• ACTIVITY:
In the entries below, find each line bearing the string "plugin" and copy it.
═══ DATASET ENTRIES
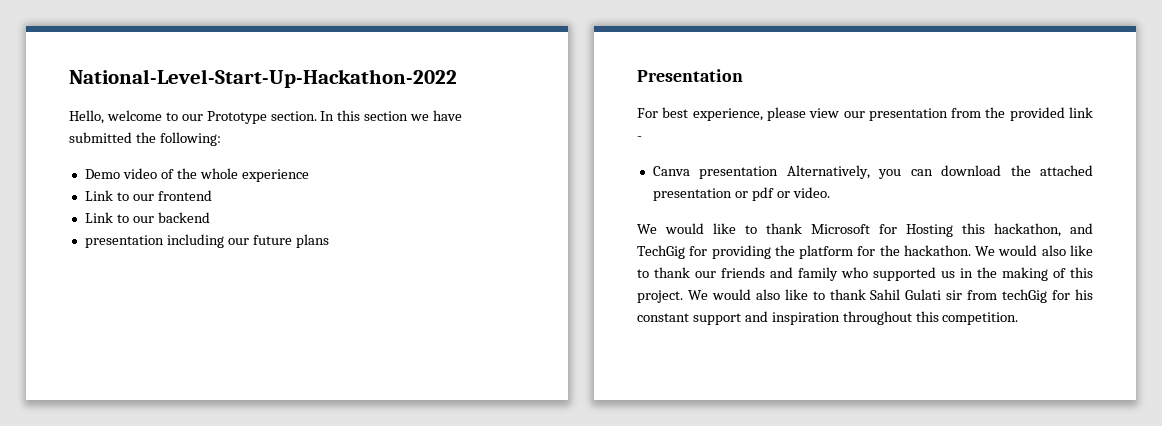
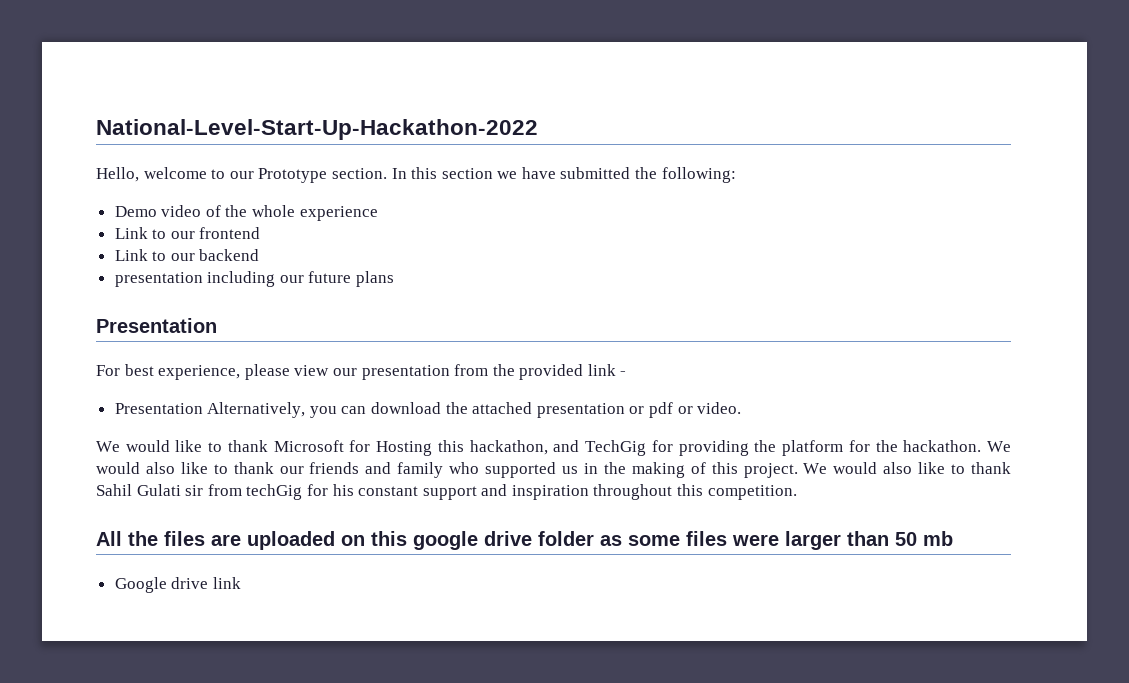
[652,166,779,179] Canva presentation -> [114,403,203,414] Presentation
(1019, 318) none -> [96,531,953,550] [114,577,241,593] // All the files are uploaded on this google drive folder as some files were larger than 50 mb // Google drive link

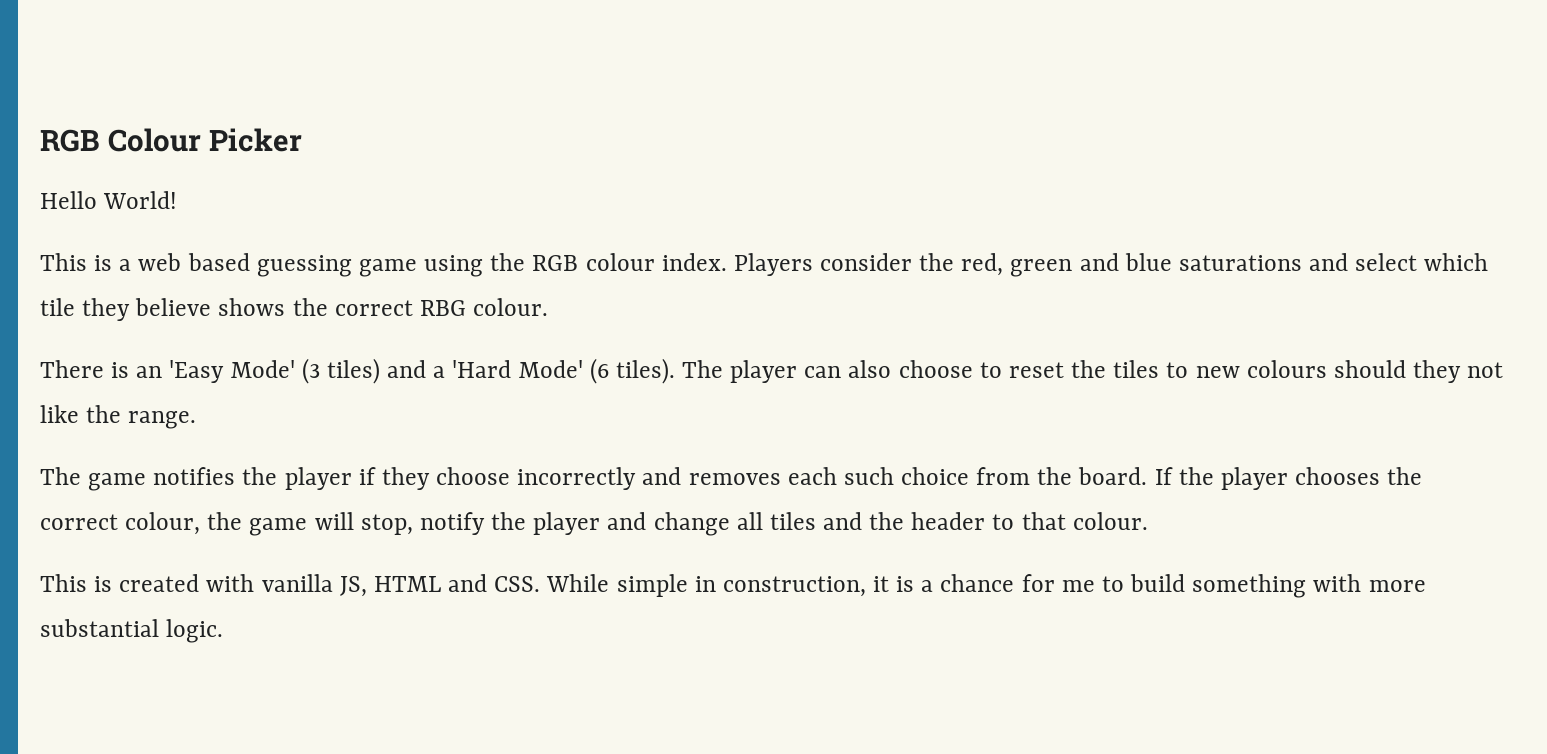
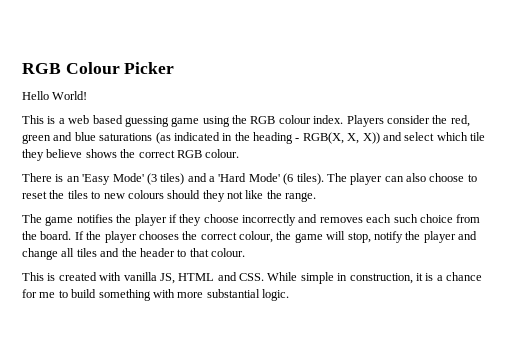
(1302, 263) none -> [155,132,380,144] (as indicated in the heading - RGB(X, X, X))
[419,300,466,316] RBG -> [176,150,202,158] RGB

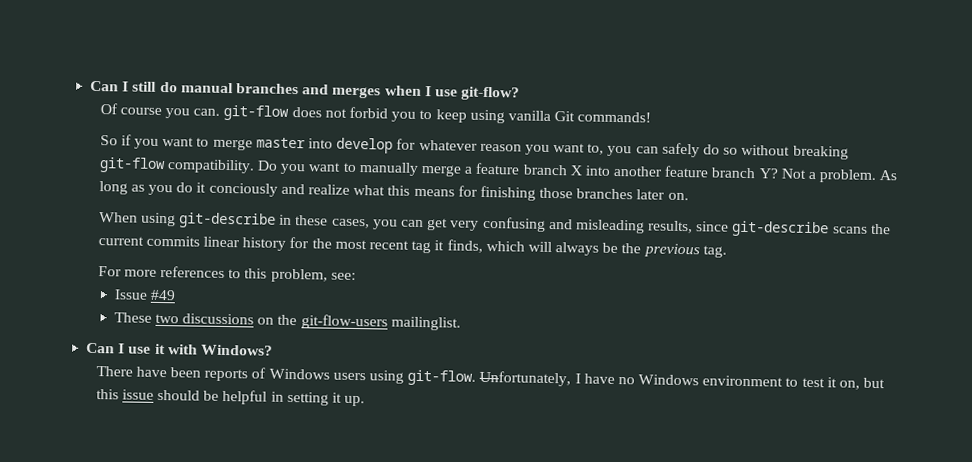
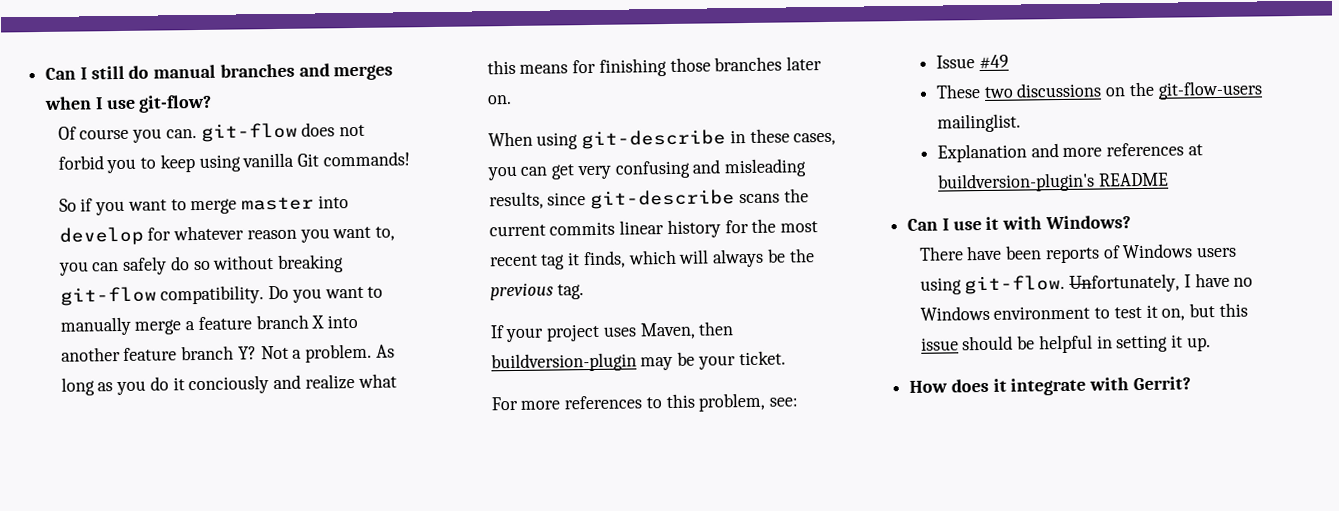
(727, 251) none -> [489,321,735,343] [490,350,786,373] // If your project uses Maven, then buildversion-plugin may be your ticket.
(461, 323) none -> [936,142,1203,163] [936,172,1169,193] // Explanation and more references at buildversion-plugin's README
(366, 401) none -> [909,376,1191,396] // How does it integrate with Gerrit?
══════
• RESPONSE FOR THIS EXERCISE:
(727, 251) none -> [489,321,735,343] [490,350,786,373] // If your project uses Maven, then buildversion-plugin may be your ticket.
(461, 323) none -> [936,142,1203,163] [936,172,1169,193] // Explanation and more references at buildversion-plugin's README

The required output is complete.